You could just pump air down.
Harness some oxen up to a really big bellows and constantly push fresh clean air down through specially cut channels, or even through tubes made of wire and oil cloth.
The bellows could be as big as you'd like, and if you had several large bellows working in series you could keep the air flowing constantly.
Ville Niemi's answer of having ventilation shafts letting cool air down and furnaces lifting hot air up is probably best for the established areas of the mine, but in new passages where ventilation hasn't been dug you'd want to have a way to push good air in reliably.
For very deep mines, you have to watch out for auto compression (air heats up when it is compressed, and dropping deep into a mine will compress it, causing you to get negative cooling from the air), meaning that airflow should be kept to just what is needed to remove dust and gasses in those cases. Just something to consider.
So, your biggest problem is not going to be bad air. It is going to be cooling.
The temperature of a mine rises 25 °C per km of depth (1 °F per 70 feet of depth). Add to that the problem of auto compression, which you'll face in either a forced air system or naturally circulated system, and it is going to be hot once you go down a ways.
The bellows wouldn't have to be excessively big, because the more air you push down, the hotter it will get. Meaning you only want just enough to keep the bad air down and help manage the mining dust.
Refrigeration accounts for about half of the energy usage in modern day mines, and while there are some low power methods, like ice cooling, you have to have access to ice.

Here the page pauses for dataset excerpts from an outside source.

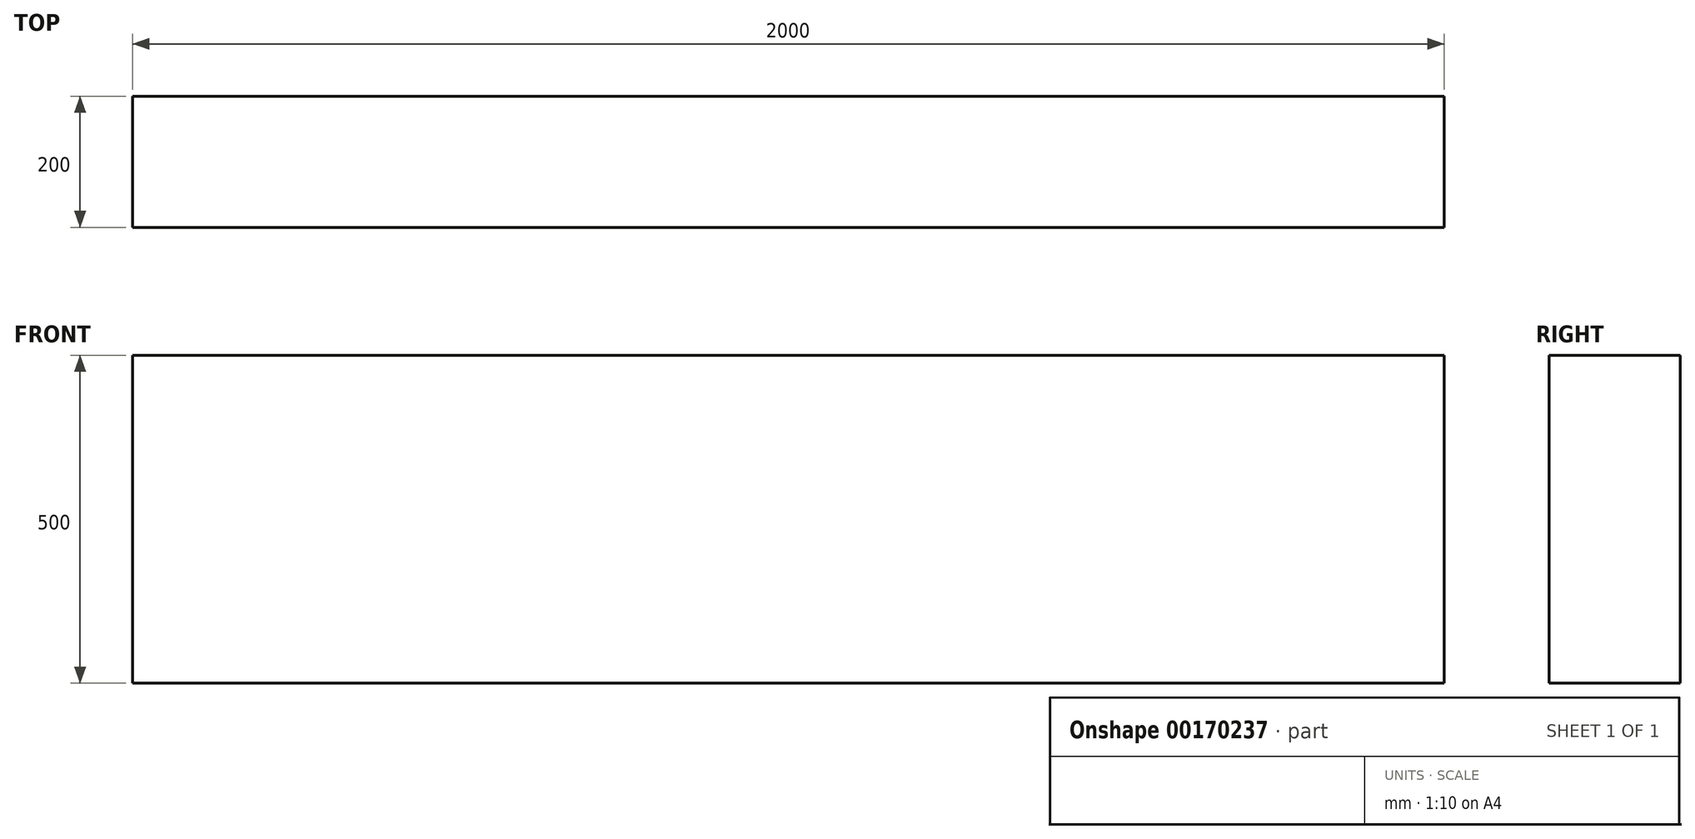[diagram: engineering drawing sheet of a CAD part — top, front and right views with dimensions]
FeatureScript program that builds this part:
annotation { "Feature Type Name" : "Feature", "Feature Type Description" : "" }
export const myFeature = defineFeature(function(context is Context, id is Id, definition is map)
    precondition{}
    {
        {
            var Q0;
            Q0=qCreatedBy(makeId("Front.planeOp"),FACE);
            var sketch = newSketch(context, id + "F0", { "sketchPlane" : qUnion([Q0])});
            skLineSegment(sketch, "E0.bottom", {"start": v(0, 0) * mm, "end": v(-2000, 0) * mm});
            skLineSegment(sketch, "E0.top", {"start": v(0, -500) * mm, "end": v(-2000, -500) * mm});
            skLineSegment(sketch, "E0.left", {"start": v(0, 0) * mm, "end": v(0, -500) * mm});
            skLineSegment(sketch, "E0.right", {"start": v(-2000, 0) * mm, "end": v(-2000, -500) * mm});
            skSolve(sketch);
        }
        {
            var Q0;
            Q0=makeQuery(id+"F0.imprint","IMPRINT",FACE,{"disambiguationData":[TD([[makeQuery(id+"F0.imprint","IMPRINT",EDGE,{"derivedFrom":sQuery(id+"F0.wireOp",EDGE,"E0.bottom")}),1.0]])]});
            extrude(context, id + "F1", {"entities" : qUnion([Q0]), "depth" : 200 * mm});
        }
    });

There might be other ways, depending on where your mine is.
For instance, if your mine is high in the mountains, then it could be really really deep, and still have drainage for an underground river, which could be used as a heat sink, and could allow for ventilation too.
Another way would be to have stages, with another set of bellows every half KM down, and another set of bellows where air is drawn back up with a reverse bellows; hook the air intake on the bellows to an air duct deep in the mine, and every time it blows to a higher stage it will draw air up from below.
The de-compression and low pressure caused by this would cool the air down below, and hopefully balance out the auto compression, while also helping pull heavier bad air out.